Piglia y su puerta al paraíso

Nombre Falso

El Vikingo y el Laucha, una relación entre la soledad y los puños

Nombre Falso
El Vikingo y el Laucha, una relación entre la soledad y los puños

En el cuento de Ricardo Piglia “El Laucha Benítez cantaba boleros” no sabemos nunca lo ocurrido la madrugada en que Benítez murió a manos del Vikingo. Hace unos días me llegó una nueva edición de Nombre falso, que apunta a ser la definitiva, en la que aparece el cuento del Laucha. Mi ejemplar tenía como separador de páginas el siguiente texto que no encontré en otros libros de la misma edición.

Yo soy el Laucha Benítez, aquel que varias mañanas despertó en el pecho contundente del Vikingo y morí feliz luchando con él en el Club Atenas. Ese día pude sentir las lágrimas del Vikingo refrescando mi cara ensangrentada, viví su abrazo una madrugada pegajosa. Nunca se fue la sonrisa de mi cara. Sus ojos, por fin vivos, siguen aún hoy en mí. No fue casualidad, mi muerte era algo que yo presentía desde que vi la foto del Vikingo posando junto a Archie Moore, el campeón del mundo.

Cuando conocí al Vikingo me provocó ternura y una profunda admiración. Es alto y elegante, admiro su valentía. Para mí es el mejor boxeador. El campeón del mundo no logró tirarlo cuando hizo de su sparring. La virtud más grande de un boxeador radica en recibir golpes, de esos que sacuden todos los órganos y remueven la masa encefálica. Admiro a aquel que recibe golpes secos y que siente la iluminación del ser. Es una sensación mística y orgásmica. Lo sé, ya la viví una madrugada.

El Vikingo y yo pasamos tardes en silencio, bebiendo cerveza y contemplando a la gente que pasaba. Yo amaba su siempre estar en otra parte. Pero quería también que me viera de verdad. Me gustaba que fuéramos tan diferentes: él pelirrojo, muy alto; yo apenas un remedo de hombre, no les voy a mentir, creo incluso que mi apariencia es un tanto femenina.

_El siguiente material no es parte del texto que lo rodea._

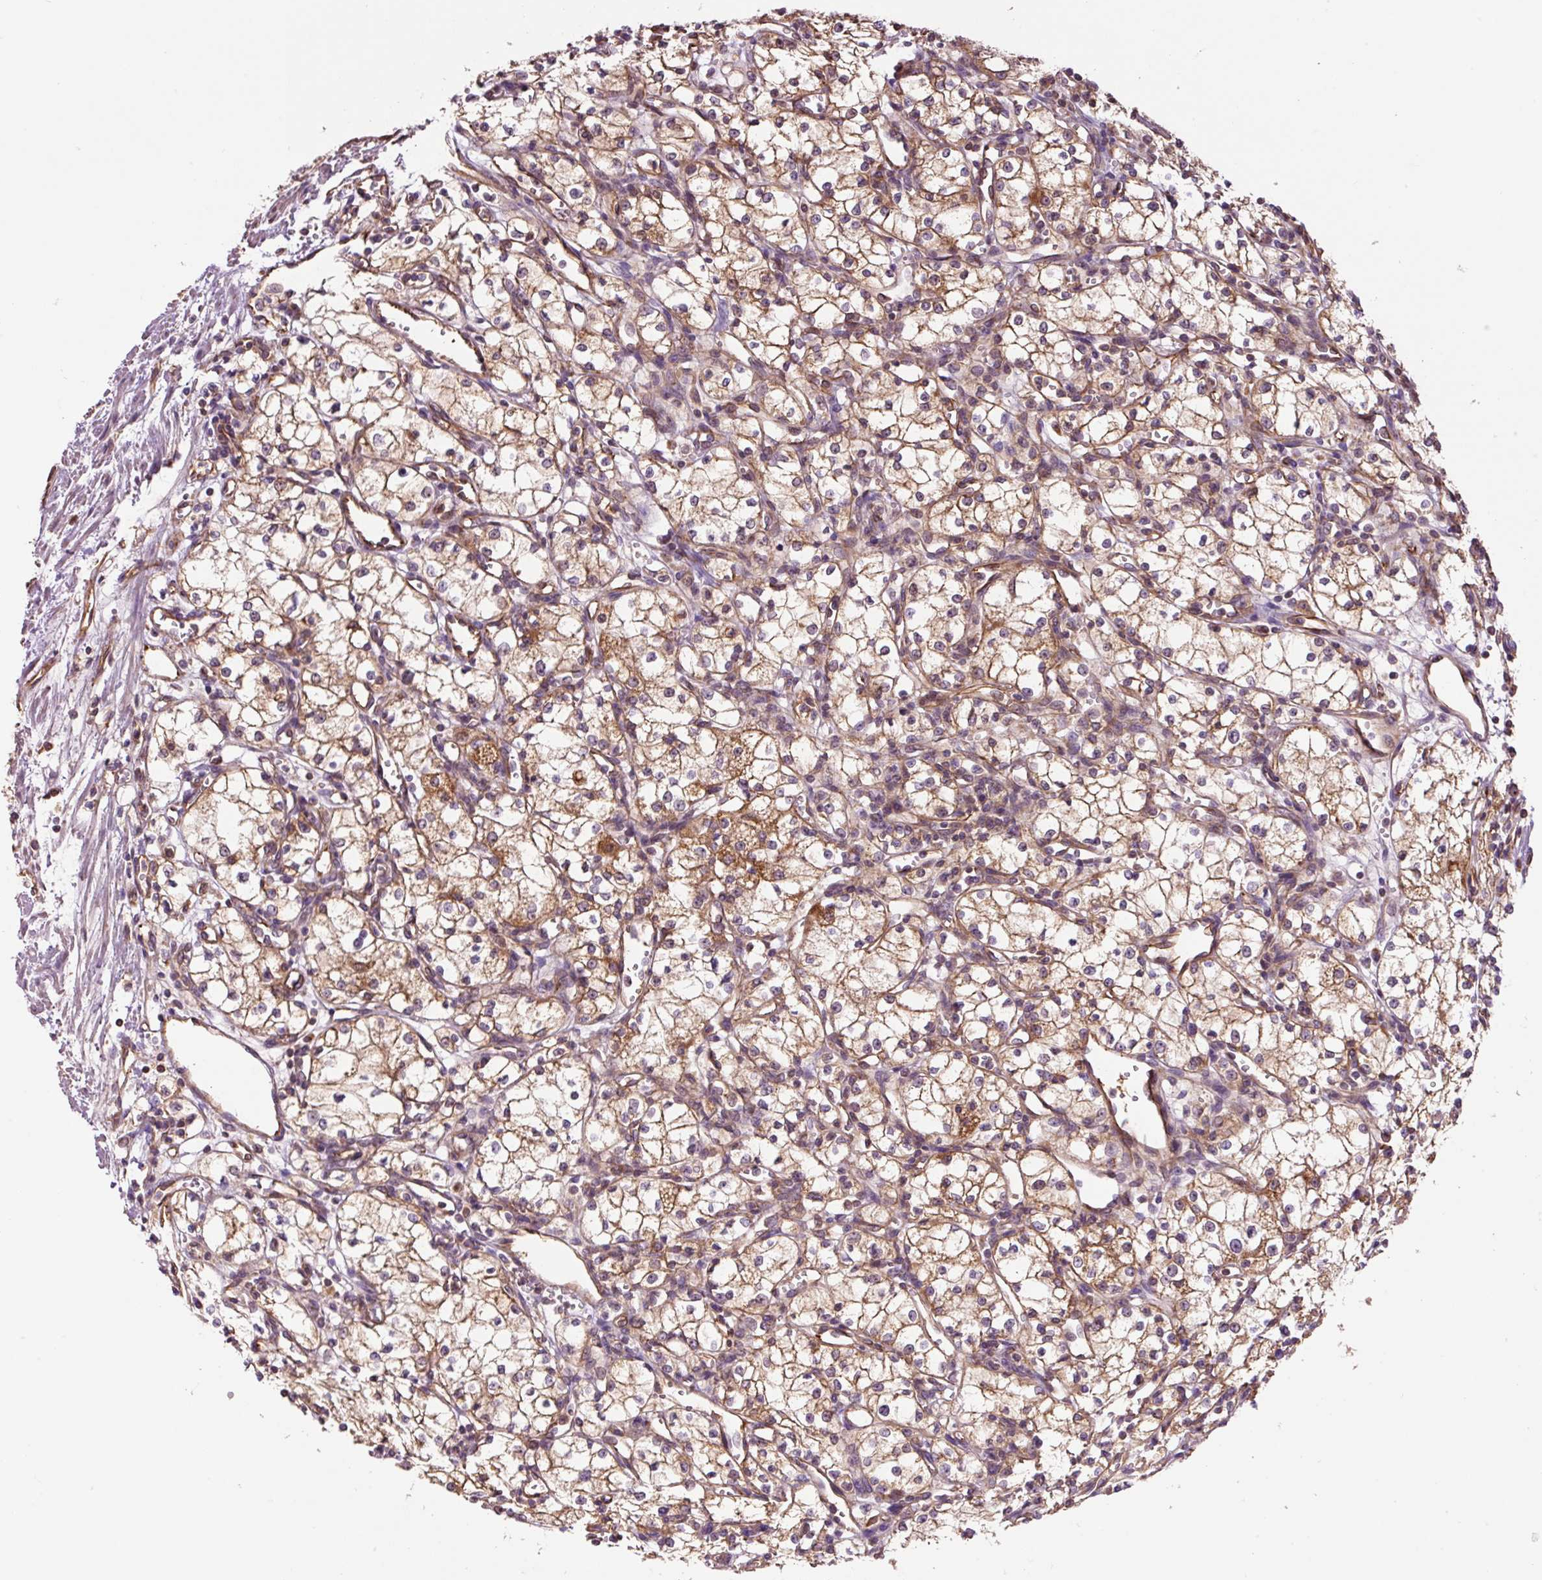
{"staining": {"intensity": "moderate", "quantity": "<25%", "location": "cytoplasmic/membranous"}, "tissue": "renal cancer", "cell_type": "Tumor cells", "image_type": "cancer", "snomed": [{"axis": "morphology", "description": "Adenocarcinoma, NOS"}, {"axis": "topography", "description": "Kidney"}], "caption": "A low amount of moderate cytoplasmic/membranous staining is appreciated in approximately <25% of tumor cells in renal adenocarcinoma tissue.", "gene": "PCK2", "patient": {"sex": "male", "age": 59}}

Me gustaba caminar a su lado, todos volteaban a nuestro paso, y yo sabía que con él cumpliría mi destino. Hablábamos con el cuerpo cuando entrenábamos en ese ring que se convertía en habitación íntima.

Los mirones veían nuestra intimidad, cuchicheaban y reían. Mi muerte debió ser la suya, yo le arrebaté su sueño, por eso sufre y se revuelca hoy contándole nuestra historia a un escritor que acostumbraba a falsear y a magnificar los hechos.

Mi cuerpo necesitaba más, las caricias enguantadas y profilácticas del Vikingo dejaron de satisfacerme. Un día le pedí que repitiéramos aquella lucha legendaria entre él y Archie Moore. El Vikingo se negó, me dijo que él no estaba hecho para hacer daño.

Cuando insistí se molestó mucho, hubo temporadas en que pensé que lo perdía. Pero yo necesitaba más que caricias sintéticas, deseaba experimentar lo que él había vivido con Moore, estaba convencido de poder resistirlo. El Vikingo se escabullía de mis exigencias, hasta que una madrugada despertó con los ojos tristísimos. No era su mirada y me dijo: “Hagámoslo ahora, tú y yo sin público en el ring”.

Hicimos todo el ritual para prepararnos, él decidió no usar vendas debajo de sus guantes y nos subimos al ring una madrugada. Nos pusimos en guardia y el Vikingo comenzó a hacer esos graciosos movimientos de cadera mientras yo giraba en torno a él como una mosca sin alas.

Vino el primer golpe que me hizo perder unos segundos el sentido de la realidad: todo giraba a mi alrededor y veía moverse muy lento al Vikingo. Después llegaron los otros golpes que me mantuvieron flotando en una atmósfera enrarecida en la que el dolor ya no era dolor, tampoco placer, era una puerta al paraíso. Piglia, R. (2015). Nombre falso. Anagrama.